The ultrasonic flowmeter market grew rapidly the past several years and the single most important reason is use of multipath ultrasonic meters for natural-gas custody transfer. The initial surge began in 1995, when Groupe Europeen de Recherches GaziSres (GERG), published Technical Monograph 8 — Present status and future research on multipath ultrasonic gas flowmeters. This technical document laid out criteria for instruments that measure natural-gas flow for custody transfer. Its publication gave a major boost to sale of multipath ultrasonic flowmeters for natural gas in Europe.
After the GERG document appeared in Europe, ultrasonic suppliers worked with AGA to obtain approval of a similar document in the United States. AGA-9, published in June 1998, lays out criteria for natural gas buyers and sellers when using ultrasonic flowmeters for natural-gas custody transfer. Its publication again increased sales of multipath ultrasonic flowmeters. This trend continues today.
Ultrasonic flowmeters also measure process and flare gas. Ultrasonic meter use for gas flow measurement evolved substantially from the late 1970s when it was first attempted. Use of wetted sensors means greater accuracy. Insertion meters measure flare gas in stacks, and ultrasonic flowmeters are used widely in the chemical and refining industries. While the growth of ultrasonic meters to measure process and flare gases is not as rapid as that of multipath meters for natural-gas custody transfer, it is still an important factor in the overall growth of ultrasonic meters.
The AGA approved a report on Coriolis flowmeter use for natural-gas custody transfer in 2003. This report is called AGA-11. Even though it often takes some time for end-users to adopt a new technology, this report has provided a significant boost to the use of Coriolis flowmeters for natural-gas flow measurement.
The API issued a draft standard titled, “Measurement of Single-Phase, Intermediate, and Finished Hydrocarbon Fluids by Coriolis Meters,” added to the API Library in July 2012. A second draft standard called “Measurement of Crude Oil by Coriolis Meters” has also been approved by the API.
More than any other meter, Coriolis meters have line-size limitations. Due to the nature of the technology, Coriolis meters get large and unwieldy once they reach the 6-inch size. Even 3-inch and 4-inch meters are quite large. Over 67% of Coriolis meter revenues are 2 inches in diameter or less.

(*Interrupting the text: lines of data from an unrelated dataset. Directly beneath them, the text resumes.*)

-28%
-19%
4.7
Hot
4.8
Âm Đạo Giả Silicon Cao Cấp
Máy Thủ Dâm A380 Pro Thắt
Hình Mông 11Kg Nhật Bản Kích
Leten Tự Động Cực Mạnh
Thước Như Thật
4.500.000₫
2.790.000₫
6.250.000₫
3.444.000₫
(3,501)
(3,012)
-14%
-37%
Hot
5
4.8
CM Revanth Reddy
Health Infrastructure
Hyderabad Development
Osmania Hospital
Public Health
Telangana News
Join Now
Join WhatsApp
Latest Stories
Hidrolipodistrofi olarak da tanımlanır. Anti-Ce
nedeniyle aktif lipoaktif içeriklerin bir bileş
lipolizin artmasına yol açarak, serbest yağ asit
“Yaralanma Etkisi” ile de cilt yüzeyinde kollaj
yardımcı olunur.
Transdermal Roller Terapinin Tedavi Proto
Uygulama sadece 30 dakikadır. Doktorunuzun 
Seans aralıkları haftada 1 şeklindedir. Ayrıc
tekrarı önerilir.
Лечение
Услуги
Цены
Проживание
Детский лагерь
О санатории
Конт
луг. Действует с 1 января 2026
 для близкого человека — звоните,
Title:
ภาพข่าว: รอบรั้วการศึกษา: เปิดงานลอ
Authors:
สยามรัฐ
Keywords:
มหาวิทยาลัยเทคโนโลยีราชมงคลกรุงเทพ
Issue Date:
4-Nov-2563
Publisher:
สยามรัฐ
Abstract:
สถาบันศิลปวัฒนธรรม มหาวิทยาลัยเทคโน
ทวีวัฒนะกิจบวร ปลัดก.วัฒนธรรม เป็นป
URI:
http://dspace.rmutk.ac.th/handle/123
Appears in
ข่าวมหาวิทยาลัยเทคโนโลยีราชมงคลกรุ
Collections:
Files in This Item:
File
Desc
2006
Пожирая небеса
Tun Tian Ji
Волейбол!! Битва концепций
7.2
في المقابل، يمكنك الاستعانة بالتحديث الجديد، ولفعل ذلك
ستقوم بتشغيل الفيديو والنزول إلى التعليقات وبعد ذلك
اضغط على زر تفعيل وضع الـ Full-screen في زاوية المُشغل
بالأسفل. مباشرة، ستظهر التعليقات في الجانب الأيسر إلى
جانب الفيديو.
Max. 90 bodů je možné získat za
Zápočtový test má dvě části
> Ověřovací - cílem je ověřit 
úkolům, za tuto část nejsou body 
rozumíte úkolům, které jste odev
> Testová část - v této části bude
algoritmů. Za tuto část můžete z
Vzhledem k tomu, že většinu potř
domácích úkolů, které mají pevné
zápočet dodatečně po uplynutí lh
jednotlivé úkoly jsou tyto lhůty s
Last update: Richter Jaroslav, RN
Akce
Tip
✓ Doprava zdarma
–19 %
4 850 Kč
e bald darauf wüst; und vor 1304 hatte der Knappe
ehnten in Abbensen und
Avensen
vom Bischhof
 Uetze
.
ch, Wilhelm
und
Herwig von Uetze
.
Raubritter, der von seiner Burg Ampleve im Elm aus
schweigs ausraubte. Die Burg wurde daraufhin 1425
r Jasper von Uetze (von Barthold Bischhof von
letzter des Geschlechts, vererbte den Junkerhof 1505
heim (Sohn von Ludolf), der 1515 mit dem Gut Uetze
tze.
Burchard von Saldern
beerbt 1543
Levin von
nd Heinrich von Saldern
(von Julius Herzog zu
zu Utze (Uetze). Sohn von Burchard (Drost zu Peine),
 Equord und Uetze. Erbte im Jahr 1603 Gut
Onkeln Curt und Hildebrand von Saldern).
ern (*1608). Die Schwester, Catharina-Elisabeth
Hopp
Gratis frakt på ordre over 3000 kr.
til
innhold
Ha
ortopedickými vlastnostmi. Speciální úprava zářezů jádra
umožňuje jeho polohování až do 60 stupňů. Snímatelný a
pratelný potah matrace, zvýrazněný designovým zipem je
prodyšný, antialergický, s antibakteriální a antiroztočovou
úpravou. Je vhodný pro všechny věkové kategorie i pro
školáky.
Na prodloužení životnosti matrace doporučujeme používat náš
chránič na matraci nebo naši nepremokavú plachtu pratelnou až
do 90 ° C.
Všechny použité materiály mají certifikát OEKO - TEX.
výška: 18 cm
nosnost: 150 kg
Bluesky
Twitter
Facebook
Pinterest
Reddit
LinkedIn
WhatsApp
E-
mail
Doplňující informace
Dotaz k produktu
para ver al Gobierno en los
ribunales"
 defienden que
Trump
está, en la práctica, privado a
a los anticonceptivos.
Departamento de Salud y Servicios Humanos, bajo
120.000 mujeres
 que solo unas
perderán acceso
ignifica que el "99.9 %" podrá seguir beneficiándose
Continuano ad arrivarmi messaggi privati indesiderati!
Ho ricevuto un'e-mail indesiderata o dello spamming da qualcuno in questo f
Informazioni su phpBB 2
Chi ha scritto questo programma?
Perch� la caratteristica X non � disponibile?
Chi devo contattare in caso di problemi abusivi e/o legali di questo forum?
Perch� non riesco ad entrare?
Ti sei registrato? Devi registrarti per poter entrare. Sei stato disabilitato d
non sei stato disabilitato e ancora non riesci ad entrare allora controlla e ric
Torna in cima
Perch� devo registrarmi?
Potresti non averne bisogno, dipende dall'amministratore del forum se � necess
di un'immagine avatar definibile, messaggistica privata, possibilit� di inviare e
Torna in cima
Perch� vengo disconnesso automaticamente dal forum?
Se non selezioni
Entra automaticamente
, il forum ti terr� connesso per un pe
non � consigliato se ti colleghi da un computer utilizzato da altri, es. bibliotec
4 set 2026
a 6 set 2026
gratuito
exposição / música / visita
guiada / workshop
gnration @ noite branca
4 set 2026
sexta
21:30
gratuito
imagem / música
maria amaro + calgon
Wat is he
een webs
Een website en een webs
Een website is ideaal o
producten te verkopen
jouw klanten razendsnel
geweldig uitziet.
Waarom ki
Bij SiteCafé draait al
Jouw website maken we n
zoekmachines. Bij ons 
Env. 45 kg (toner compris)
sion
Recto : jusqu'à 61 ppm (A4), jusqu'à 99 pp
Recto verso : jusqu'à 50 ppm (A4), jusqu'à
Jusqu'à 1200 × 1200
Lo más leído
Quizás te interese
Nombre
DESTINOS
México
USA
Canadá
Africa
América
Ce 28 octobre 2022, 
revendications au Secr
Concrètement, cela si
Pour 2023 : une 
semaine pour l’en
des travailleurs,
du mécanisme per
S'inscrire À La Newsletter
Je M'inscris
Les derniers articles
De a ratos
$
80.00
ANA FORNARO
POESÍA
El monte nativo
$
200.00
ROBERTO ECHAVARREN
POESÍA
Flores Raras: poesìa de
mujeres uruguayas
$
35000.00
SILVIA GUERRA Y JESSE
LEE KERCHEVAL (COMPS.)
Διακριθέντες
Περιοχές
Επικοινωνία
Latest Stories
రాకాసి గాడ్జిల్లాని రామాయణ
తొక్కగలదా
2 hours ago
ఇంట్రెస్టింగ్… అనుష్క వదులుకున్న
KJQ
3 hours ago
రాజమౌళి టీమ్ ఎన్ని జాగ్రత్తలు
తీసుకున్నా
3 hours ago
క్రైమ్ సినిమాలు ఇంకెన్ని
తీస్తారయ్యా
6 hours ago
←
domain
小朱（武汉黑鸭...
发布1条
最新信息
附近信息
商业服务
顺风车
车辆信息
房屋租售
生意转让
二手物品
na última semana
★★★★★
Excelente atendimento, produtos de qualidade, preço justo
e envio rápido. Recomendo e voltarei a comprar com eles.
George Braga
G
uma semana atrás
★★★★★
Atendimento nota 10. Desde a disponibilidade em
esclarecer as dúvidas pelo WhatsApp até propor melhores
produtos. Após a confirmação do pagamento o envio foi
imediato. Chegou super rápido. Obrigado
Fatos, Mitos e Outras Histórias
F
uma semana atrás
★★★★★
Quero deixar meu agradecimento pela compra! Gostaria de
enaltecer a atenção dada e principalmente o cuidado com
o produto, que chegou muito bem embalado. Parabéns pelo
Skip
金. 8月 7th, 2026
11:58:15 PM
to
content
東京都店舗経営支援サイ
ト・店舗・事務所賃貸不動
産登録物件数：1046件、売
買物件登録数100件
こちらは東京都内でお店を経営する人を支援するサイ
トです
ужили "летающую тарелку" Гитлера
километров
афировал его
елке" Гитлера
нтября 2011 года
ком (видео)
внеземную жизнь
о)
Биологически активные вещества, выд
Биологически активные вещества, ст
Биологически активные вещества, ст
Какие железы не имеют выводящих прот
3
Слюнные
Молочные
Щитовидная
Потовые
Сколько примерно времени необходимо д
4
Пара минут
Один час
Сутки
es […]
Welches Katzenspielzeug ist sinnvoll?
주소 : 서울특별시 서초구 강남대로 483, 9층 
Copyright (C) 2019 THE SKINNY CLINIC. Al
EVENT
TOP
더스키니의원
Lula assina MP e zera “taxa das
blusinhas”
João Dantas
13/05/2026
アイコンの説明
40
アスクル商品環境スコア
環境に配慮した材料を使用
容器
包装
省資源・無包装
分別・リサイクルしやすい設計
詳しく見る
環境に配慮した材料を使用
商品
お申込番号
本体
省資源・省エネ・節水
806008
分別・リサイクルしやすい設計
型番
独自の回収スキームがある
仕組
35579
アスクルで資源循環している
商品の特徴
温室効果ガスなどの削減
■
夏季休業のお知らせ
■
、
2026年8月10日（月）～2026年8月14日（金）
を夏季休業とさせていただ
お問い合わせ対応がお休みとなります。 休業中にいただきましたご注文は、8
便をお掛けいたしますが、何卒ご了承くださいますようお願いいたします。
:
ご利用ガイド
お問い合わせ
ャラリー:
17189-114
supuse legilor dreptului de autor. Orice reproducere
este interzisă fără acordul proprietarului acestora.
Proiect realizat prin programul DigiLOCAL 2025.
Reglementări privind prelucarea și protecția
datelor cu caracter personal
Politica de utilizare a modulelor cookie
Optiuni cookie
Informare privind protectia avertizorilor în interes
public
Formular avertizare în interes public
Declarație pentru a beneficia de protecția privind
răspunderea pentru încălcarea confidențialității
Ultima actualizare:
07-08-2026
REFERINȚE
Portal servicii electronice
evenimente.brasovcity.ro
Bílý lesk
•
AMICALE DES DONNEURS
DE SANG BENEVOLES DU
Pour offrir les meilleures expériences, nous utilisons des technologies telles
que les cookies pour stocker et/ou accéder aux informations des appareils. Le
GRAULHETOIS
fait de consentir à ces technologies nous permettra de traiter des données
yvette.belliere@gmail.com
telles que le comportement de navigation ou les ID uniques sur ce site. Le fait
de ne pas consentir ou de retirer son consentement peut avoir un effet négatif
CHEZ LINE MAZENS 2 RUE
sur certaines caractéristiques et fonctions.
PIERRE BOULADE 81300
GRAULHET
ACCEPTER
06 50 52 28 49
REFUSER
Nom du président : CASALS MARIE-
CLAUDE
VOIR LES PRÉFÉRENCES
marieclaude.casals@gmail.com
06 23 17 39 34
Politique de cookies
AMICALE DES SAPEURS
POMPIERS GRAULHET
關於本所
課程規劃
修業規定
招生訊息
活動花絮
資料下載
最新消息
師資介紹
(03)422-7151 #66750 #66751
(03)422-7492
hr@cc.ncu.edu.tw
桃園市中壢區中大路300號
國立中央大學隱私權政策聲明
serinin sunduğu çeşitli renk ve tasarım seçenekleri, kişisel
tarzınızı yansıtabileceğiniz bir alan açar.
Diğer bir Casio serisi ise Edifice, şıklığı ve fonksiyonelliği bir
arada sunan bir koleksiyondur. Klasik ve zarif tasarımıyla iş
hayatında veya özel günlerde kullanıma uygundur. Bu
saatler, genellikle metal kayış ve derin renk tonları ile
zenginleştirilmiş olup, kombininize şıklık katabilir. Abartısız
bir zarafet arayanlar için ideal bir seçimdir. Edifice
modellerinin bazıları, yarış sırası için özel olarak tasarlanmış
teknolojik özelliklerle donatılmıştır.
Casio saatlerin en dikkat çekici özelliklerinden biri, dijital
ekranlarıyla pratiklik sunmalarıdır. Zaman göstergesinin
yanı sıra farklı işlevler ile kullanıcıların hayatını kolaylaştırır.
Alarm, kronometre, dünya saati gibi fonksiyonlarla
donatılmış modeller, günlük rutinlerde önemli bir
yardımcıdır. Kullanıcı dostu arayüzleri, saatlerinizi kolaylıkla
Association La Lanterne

Despite the challenges involved, suppliers in the past several years have manufactured Coriolis flowmeters for line sizes of 8 to 16 inches. Rheonik (now owned by GE Measurement) has long had large-line-size Coriolis meters. Now other companies have Coriolis flowmeters for line sizes above 6 inches, including Endress+Hauser, KROHNE and Micro Motion.
Endress+Hauser and Micro Motion mainly have bent-tube meters, while KROHNE’s large size meters are straight tube. While the straight tube meters are long, they are less bulky than the bent tube meters of the corresponding size. Currently Coriolis meters are available for 8, 10, 12, 14 and 16-inch line sizes. Most of these meters are aimed at the custody-transfer market for oil & gas applications.
Custody transfer plays an important role in flow measurement. By its means contracting parties find mutually agreeable conditions for transferring fluids ownership from one to another. The work of AGA and API helped make it possible, and suppliers responded with flowmeters that conform to AGA and API requirements. That led to users having custody-transfer applications. Cooperation among agencies, suppliers and end-users has helped make custody transfer among the fastest growing flowmeter markets.